--- SOURCE RECORDS Enclosed Below ---
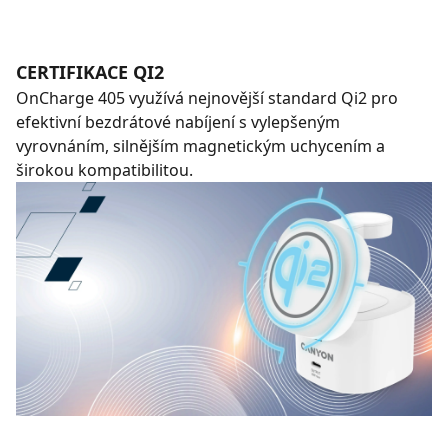
CERTIFIKACE QI2
OnCharge 405 využívá nejnovější standard Qi2 pro
efektivní bezdrátové nabíjení s vylepšeným
vyrovnáním, silnějším magnetickým uchycením a
širokou kompatibilitou.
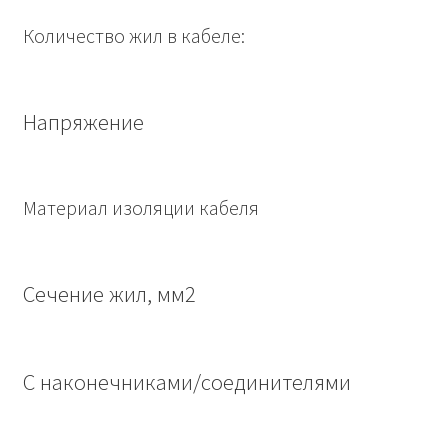
Количество жил в кабеле:
Напряжение
Материал изоляции кабеля
Сечение жил, мм2
С наконечниками/соединителями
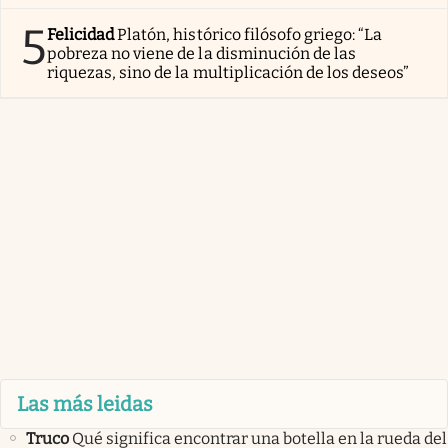
5
Felicidad
Platón, histórico filósofo griego: “La
pobreza no viene de la disminución de las
riquezas, sino de la multiplicación de los deseos”
Las más leidas
Truco
Qué significa encontrar una botella en la rueda del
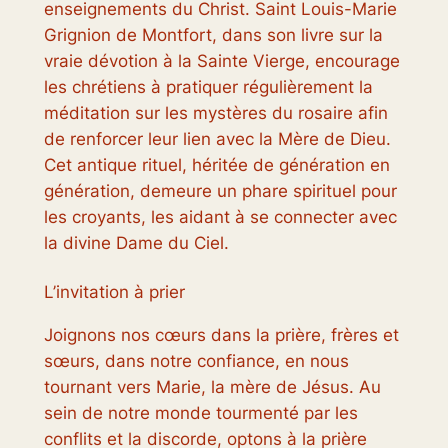
enseignements du Christ. Saint Louis-Marie
Grignion de Montfort, dans son livre sur la
vraie dévotion à la Sainte Vierge, encourage
les chrétiens à pratiquer régulièrement la
méditation sur les mystères du rosaire afin
de renforcer leur lien avec la Mère de Dieu.
Cet antique rituel, héritée de génération en
génération, demeure un phare spirituel pour
les croyants, les aidant à se connecter avec
la divine Dame du Ciel.
L’invitation à prier
Joignons nos cœurs dans la prière, frères et
sœurs, dans notre confiance, en nous
tournant vers Marie, la mère de Jésus. Au
sein de notre monde tourmenté par les
conflits et la discorde, optons à la prière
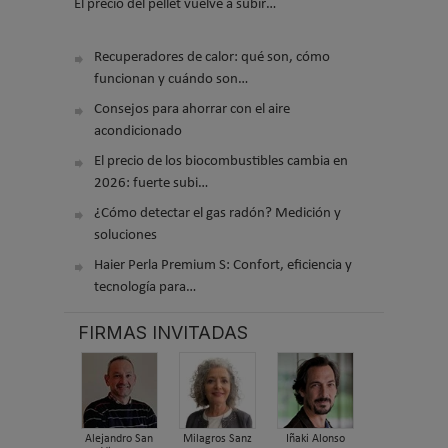
El precio del pellet vuelve a subir…
Recuperadores de calor: qué son, cómo
funcionan y cuándo son…
Consejos para ahorrar con el aire
acondicionado
El precio de los biocombustibles cambia en
2026: fuerte subi…
¿Cómo detectar el gas radón? Medición y
soluciones
Haier Perla Premium S: Confort, eficiencia y
tecnología para…
FIRMAS INVITADAS
Alejandro San
Milagros Sanz
Iñaki Alonso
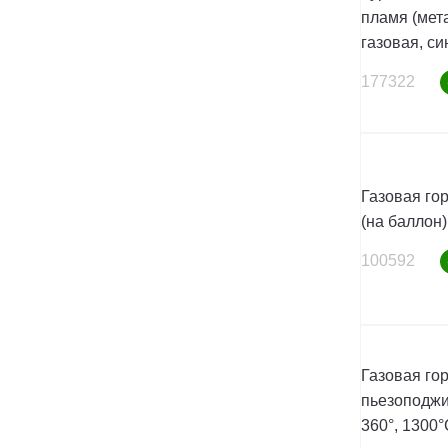
пламя (мет
газовая, си
177322
Газовая го
(на баллон)
100592
Газовая гор
пьезоподжи
360°, 1300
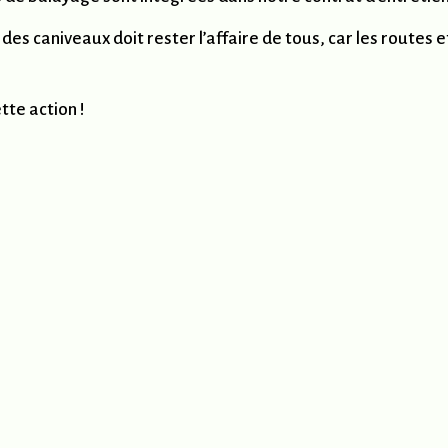
des caniveaux doit rester l’affaire de tous, car les routes et
tte action !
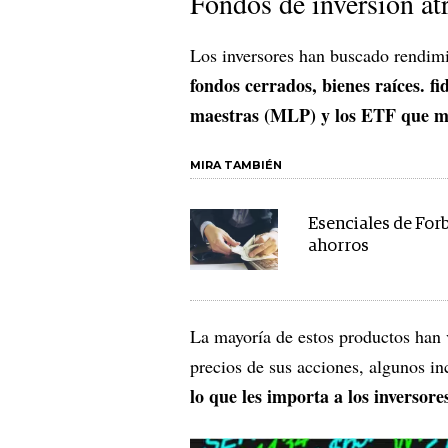
Fondos de inversión at
Los inversores han buscado rendim
fondos cerrados, bienes raíces. f
maestras (MLP) y los ETF que ma
MIRA TAMBIÉN
Esenciales de For
ahorros
La mayoría de estos productos han 
precios de sus acciones, algunos in
lo que les importa a los inversore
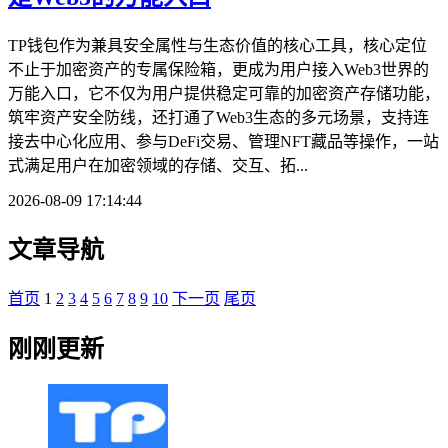
TP钱包作为兼具安全属性与生态价值的核心工具，核心定位
不止于加密资产的专属保险箱，更成为用户接入Web3世界的
万能入口，它不仅为用户提供稳定可靠的加密资产存储功能，
筑牢资产安全防线，还打通了Web3生态的多元场景，支持连
接去中心化应用、参与DeFi交易、管理NFT藏品等操作，一站
式满足用户在加密领域的存储、交互、拓...
2026-08-09 17:14:44
文章导航
首页
1
2
3
4
5
6
7
8
9
10
下一页
尾页
刚刚更新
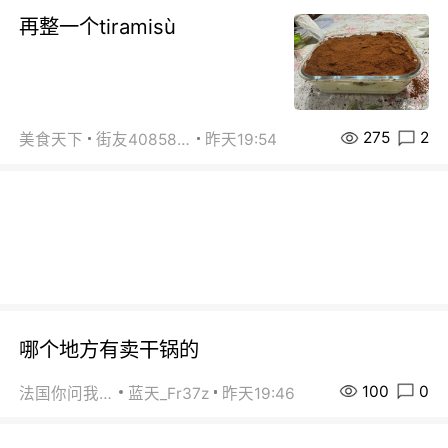
再整一个tiramisù
275
2
美食天下
街友40858442
昨天19:54
哪个地方有卖干锅的
100
0
法国你问我答
蓝天_Fr37z
昨天19:46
--- End of Enclosed SOURCE RECORDS ---
- **PROBLEM STATEMENT**:
When the string "Marie" occurs in a line of the material, that line belongs in the answer.

- **EXERCISE ANSWER**:
enseignements du Christ. Saint Louis-Marie
tournant vers Marie, la mère de Jésus. Au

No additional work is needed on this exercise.